Павел Александрович Катенин - стихи про землю

Найдено стихов - 3

Павел Александрович Катенин

Уголин

Подял уста сей грешник исступленный
От страшных яств, утер их по власам
Главы, им в тыл зубами уязвленной,
И начал так: «Ты хочешь, чтоб я сам
Скорбь растравил, несноснейшее бремя
Душе моей, и сердцу, и уму;
Но коль слова мои должны быть семя,
И плод их — срам злодею моему,
И речь и плач услышишь в то же время.
Не знаю я, кто ты, ни почему
Достиг сюда; звук слов внимая стройный,
Флоренции, я мню, ты гражданин;
Так знай: мой враг епископ недостойный
Рогер, а я несчастный Уголин.
И вот за что сосед я здесь злодею:
Изменою пристав к моим врагам,
Он предал им меня с семьей моею,
И смертию казнен я после там;
Но смерть ничто, когда правдивой вести
Ты не слыхал о том, как умер я;
Узнав о всем, суди — я прав ли в мести.
Сквозь тесных окн темницы моея
(Ее по мне зовут темницей глада,
В ней многих был несчастных слышен стон)
Уж зрелся мне, затворников отрада.
Свет дня, как вдруг мне злой приснился сон:
Судьба моя в нем вся открылась взору.
Приснилось мне, что он расставил сеть
И волка гнал с волчатами на гору,
Претящую от Пизы Лукку зреть.'
Псы тощие, сообщники злодея,
Служа ему, гналися за зверьми,
И вскоре, сил для бега не имея,
Им пойманы в сетях отец с детьми;
Набегли псы и, гладом свирепея,
Терзали их зубами и ногтьми.
Испуганный предвестьем страшным неба,
Я слышу, встав, детей моих сквозь сна:
Все плачут, все на пищу просят хлеба…
Жесток же ты, когда и мысль одна
Про скорбь мою тебя не вводит в слезы!
О чем же ввек заплакать можешь ты?
Меж тем приспел обычный час трапезы;
И все, боясь мной виденной мечты,
Мы ждали яств и слышим стук: железы
Звучат внизу, темничной башни дверь
Вдруг заперлась; я на детей невольно
Взглянул, без слов, недвижим, как теперь;
Не плакал я, но сердцу было больно.
Меньшой из них заплакал и вскричал:
„Что страшно так глядишь на нас, родитель?“
Ни слова я ему не отвечал,
Молчал весь день, всю ночь, доколь обитель
На утро нам луч солнца осветил.
При свете том, взглянув на дверь темницы
И на детей, моих не стало сил:
Глад исказил прекрасные их лицы,
И руки я, отчаян, укусил.
Сыны же, мня, что глад я свой руками
Хочу питать, все встали, подошли:
„Родитель наш! — сказали, — лучше нами
Насыться; ты сей плотью от земли
Одел нас, ты и снимешь: мы согласны“.
Я смолк опять, и дети сироты
Два дни, как я, сидели все безгласны:
Сыра земля! не расступилась ты!
Четвертый день мы наконец встречаем;
Мой старший сын упал к моим ногам,
Вскричав: „Отец! дай помощь, умираем…“
И умер с тем.
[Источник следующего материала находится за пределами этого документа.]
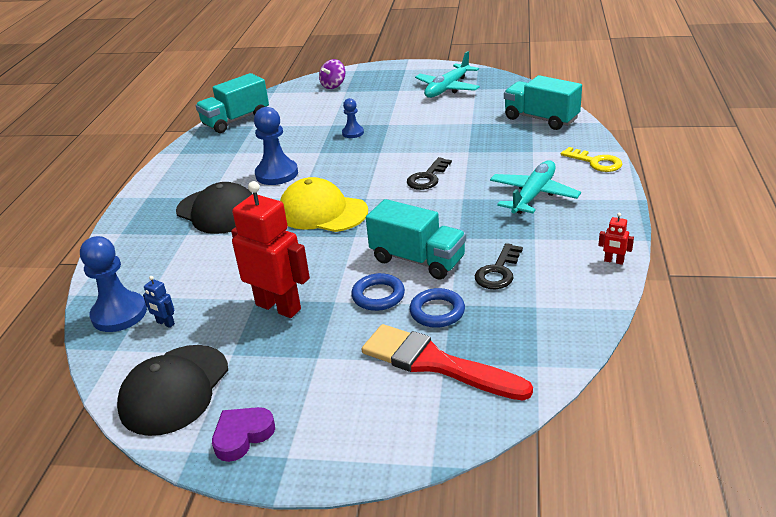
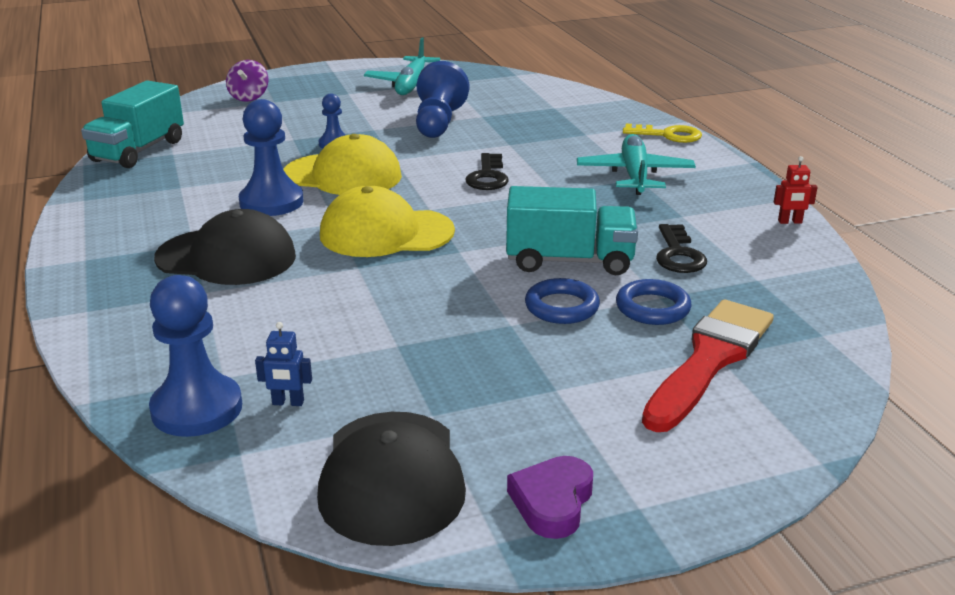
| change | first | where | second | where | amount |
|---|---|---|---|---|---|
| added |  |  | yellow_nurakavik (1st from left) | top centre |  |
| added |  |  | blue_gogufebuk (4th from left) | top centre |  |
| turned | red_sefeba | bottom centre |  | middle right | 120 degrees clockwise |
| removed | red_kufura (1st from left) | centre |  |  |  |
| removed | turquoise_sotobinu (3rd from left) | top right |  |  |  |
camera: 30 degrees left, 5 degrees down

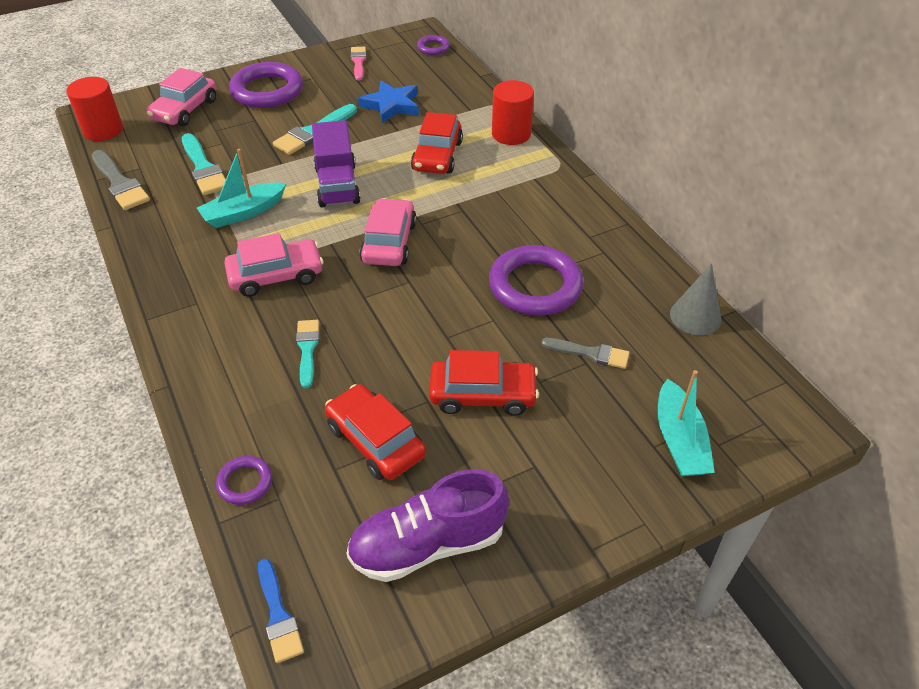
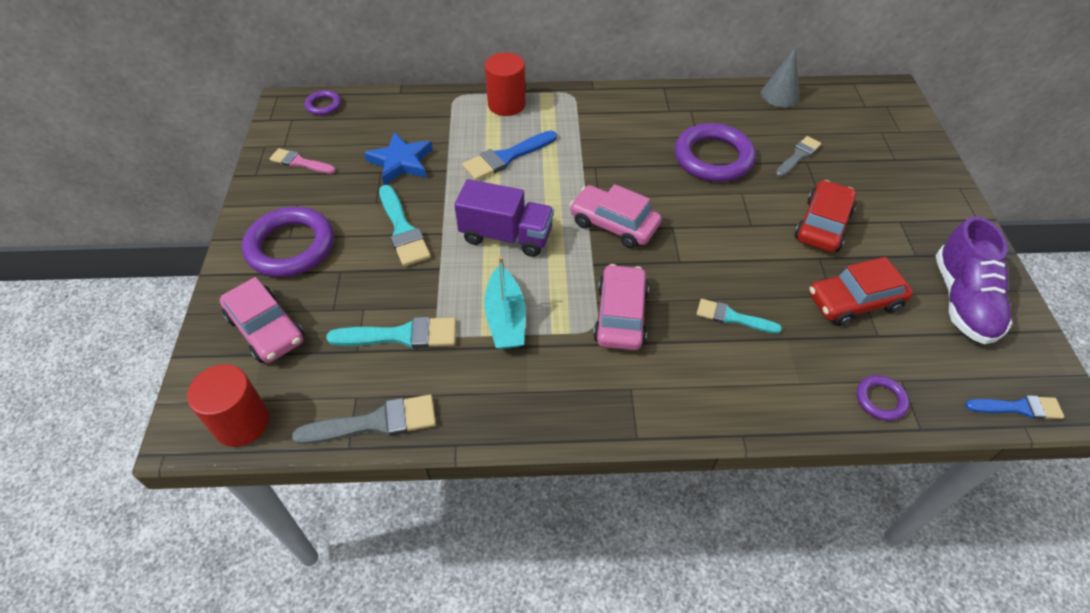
| change | first | where | second | where | amount |
|---|---|---|---|---|---|
| replaced | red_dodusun (2nd from left) | top centre | blue_sefeba (1st from left) | top centre |  |
| removed |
Как зришь меня, так сам
По одному, я зрел, и все другие
Попадали; ослепнув, я блуждал
Три дни по ним, будил тела драгие
И мертвых их три ночи призывал.
Потом и сам я слег между сынами».
Так кончил он, и в бешенстве корысть,
Главу врага, вновь ухватив зубами,
Как алчный пес, стал крепкий череп грызть.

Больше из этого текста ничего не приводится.